William White, the former Bank of Canada official who foresaw the financial crisis when he was an economist at the Bank of International Settlements, says problems facing the global economy are beyond the ability of central banks to resolve. Mr. White says governments should restructure debt, loosen restrictions on service industries, lift the retirement age, and make "major" increases in investment in infrastructure. If the reason for avoiding the latter is a fear of how financial markets will respond, "financial markets must be made to understand that an increase in government liabilities, matched by productive assets, is very different from an increase in liabilities alone," Mr.
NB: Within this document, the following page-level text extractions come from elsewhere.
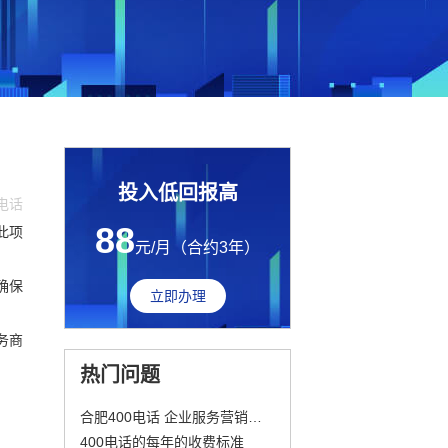
投入低回报高
0电话
88
此项
元/月（合约3年）
确保
立即办理
服务商
热门问题
合肥400电话 企业服务营销好帮手
400电话的每年的收费标准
White said in a speech in Malaysia in May.

Canada doesn't get a pass in this discussion. With the economy growing smartly after the recession, it was reasonable to set a course to balance the budget. That strength was exaggerated by a dangerous surge in mortgages. The fact that ultra-low interest rates have failed to revive the animal spirits of Canadian business suggests the country is suffering from competitive disadvantages that only policy can correct. The argument that it's the stronger dollar that is holding back business investment is exaggerated. The IMF said in a report released Tuesday that the Canadian currency is slightly overvalued, and that a weaker currency will help exports. More import, the analysis concluded, will be "addressing the productivity gap with trading partners and energy export constraints."

William Scarth, an economics professor at McMaster University, argues in a paper he wrote for the C.D. Howe Institute that Prime Minister Stephen Harper should delay his plan to balance the budget by three years. Doing so would have little impact on the country's debt load and could lower the unemployment rate by four-tenths of a percentage point, Prof. Scarth reckons.

"This opportunity to help working Canadians should not be passed up," Prof. Scarth wrote. Ms. Lagarde would agree. We'll see in September whether Mr. Harper is persuaded.